• [EXTRACTED DATA]
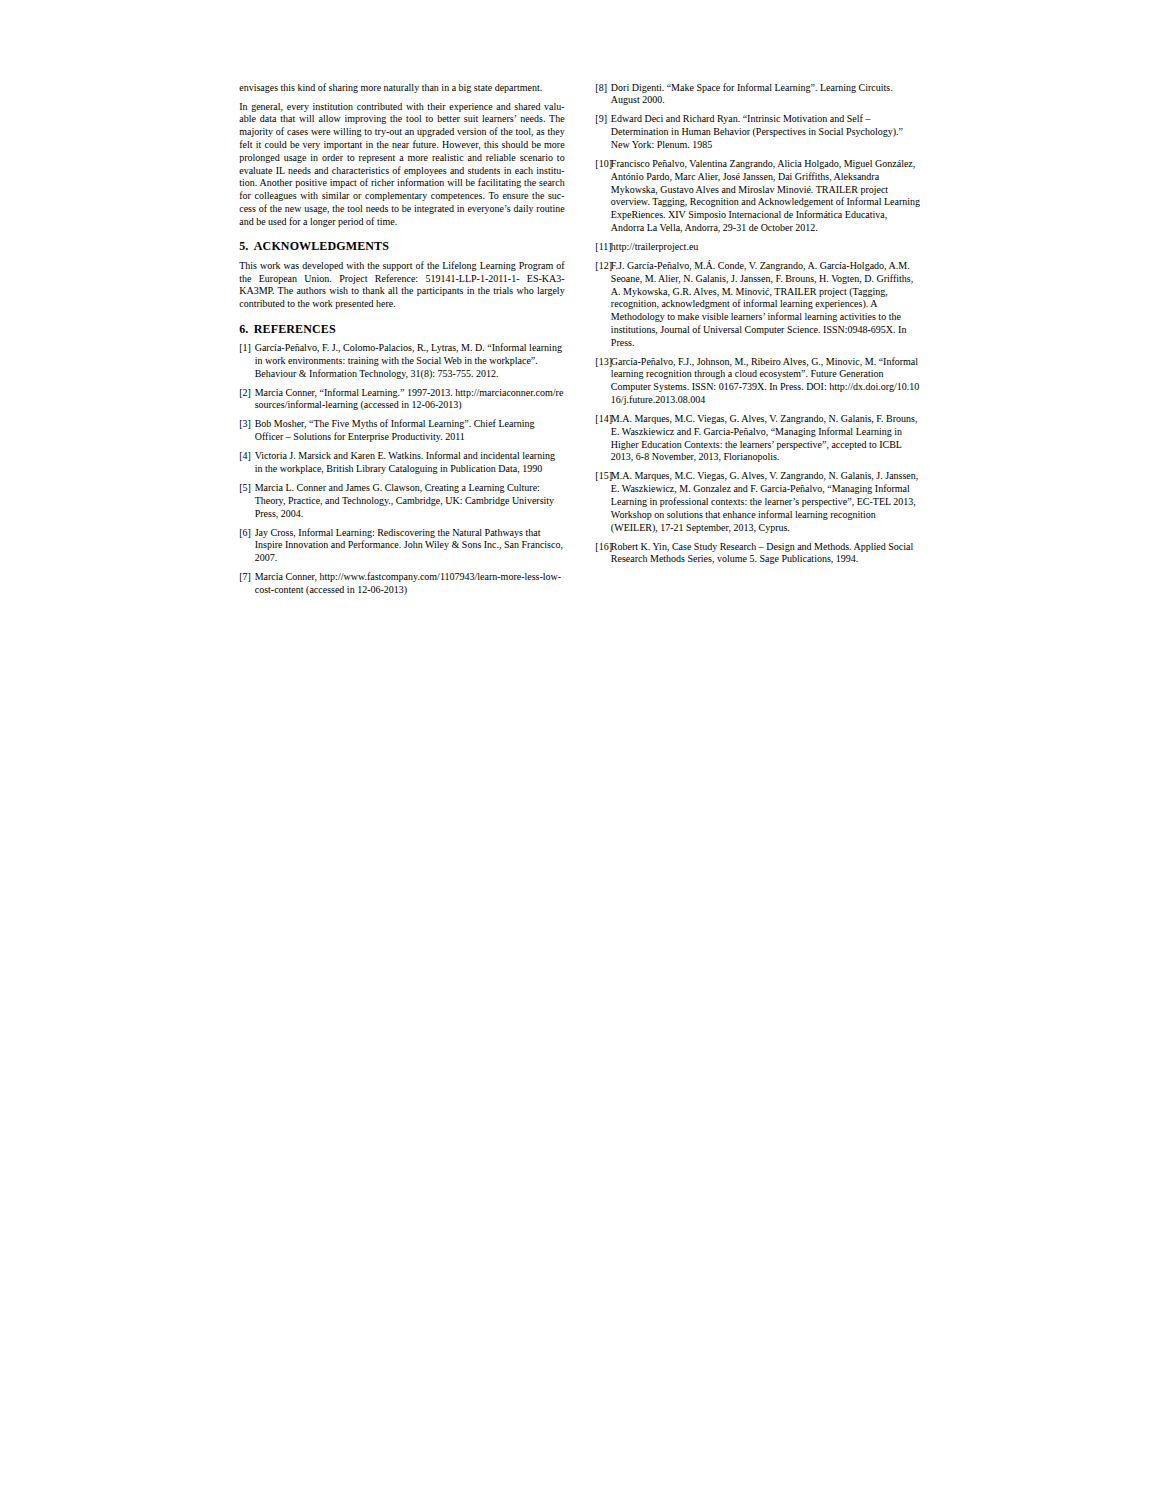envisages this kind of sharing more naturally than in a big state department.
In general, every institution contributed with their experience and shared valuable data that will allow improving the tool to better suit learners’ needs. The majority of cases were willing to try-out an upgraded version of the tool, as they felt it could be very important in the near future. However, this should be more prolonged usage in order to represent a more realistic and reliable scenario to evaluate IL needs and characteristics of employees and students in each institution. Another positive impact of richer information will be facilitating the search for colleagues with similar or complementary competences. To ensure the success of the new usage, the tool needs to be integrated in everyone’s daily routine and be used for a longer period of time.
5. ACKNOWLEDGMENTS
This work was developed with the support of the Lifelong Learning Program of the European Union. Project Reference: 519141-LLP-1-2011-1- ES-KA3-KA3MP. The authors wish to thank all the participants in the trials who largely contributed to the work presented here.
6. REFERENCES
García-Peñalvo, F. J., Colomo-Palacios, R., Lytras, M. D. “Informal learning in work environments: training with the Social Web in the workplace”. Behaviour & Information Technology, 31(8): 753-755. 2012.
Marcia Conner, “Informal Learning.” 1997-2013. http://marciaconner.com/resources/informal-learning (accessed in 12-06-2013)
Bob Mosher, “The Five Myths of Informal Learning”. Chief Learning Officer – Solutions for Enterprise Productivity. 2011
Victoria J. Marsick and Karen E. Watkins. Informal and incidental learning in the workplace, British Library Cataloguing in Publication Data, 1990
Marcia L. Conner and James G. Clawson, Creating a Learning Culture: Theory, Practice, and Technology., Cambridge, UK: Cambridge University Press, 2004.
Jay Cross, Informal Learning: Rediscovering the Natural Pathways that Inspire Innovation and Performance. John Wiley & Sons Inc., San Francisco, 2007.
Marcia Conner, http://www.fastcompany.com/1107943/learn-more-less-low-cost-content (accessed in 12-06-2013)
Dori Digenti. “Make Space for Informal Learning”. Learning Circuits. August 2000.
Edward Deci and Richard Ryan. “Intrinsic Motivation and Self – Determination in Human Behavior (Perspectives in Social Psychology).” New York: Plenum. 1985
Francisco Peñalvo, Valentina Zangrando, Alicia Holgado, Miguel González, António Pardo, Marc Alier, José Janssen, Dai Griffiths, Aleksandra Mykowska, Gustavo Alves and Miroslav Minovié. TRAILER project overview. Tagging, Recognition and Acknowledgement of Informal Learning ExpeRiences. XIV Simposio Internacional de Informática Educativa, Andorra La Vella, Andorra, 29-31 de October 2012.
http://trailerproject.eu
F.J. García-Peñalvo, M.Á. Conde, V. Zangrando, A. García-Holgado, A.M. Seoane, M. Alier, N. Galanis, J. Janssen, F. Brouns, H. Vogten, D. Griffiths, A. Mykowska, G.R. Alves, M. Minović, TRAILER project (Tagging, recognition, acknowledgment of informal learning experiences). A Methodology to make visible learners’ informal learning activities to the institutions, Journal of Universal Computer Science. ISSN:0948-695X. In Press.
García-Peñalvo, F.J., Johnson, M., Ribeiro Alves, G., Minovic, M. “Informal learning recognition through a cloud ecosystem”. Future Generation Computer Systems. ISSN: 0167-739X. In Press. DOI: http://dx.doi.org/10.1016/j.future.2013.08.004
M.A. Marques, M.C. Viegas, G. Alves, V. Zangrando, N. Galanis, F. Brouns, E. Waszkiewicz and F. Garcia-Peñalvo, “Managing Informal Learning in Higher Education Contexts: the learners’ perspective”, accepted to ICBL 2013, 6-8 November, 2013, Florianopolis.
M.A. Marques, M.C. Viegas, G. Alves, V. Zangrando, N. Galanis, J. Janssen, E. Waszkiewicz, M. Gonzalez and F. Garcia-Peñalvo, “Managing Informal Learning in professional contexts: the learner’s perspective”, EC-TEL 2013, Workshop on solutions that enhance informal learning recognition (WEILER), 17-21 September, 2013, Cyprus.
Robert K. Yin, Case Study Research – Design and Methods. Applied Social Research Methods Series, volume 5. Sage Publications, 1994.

• [WHAT YOU HAVE TO DO]
Your task is to copy each line of the entries that includes the word "Technology".

• [ANSWER TO THE PROBLEM]
García-Peñalvo, F. J., Colomo-Palacios, R., Lytras, M. D. “Informal learning in work environments: training with the Social Web in the workplace”. Behaviour & Information Technology, 31(8): 753-755. 2012.
Marcia L. Conner and James G. Clawson, Creating a Learning Culture: Theory, Practice, and Technology., Cambridge, UK: Cambridge University Press, 2004.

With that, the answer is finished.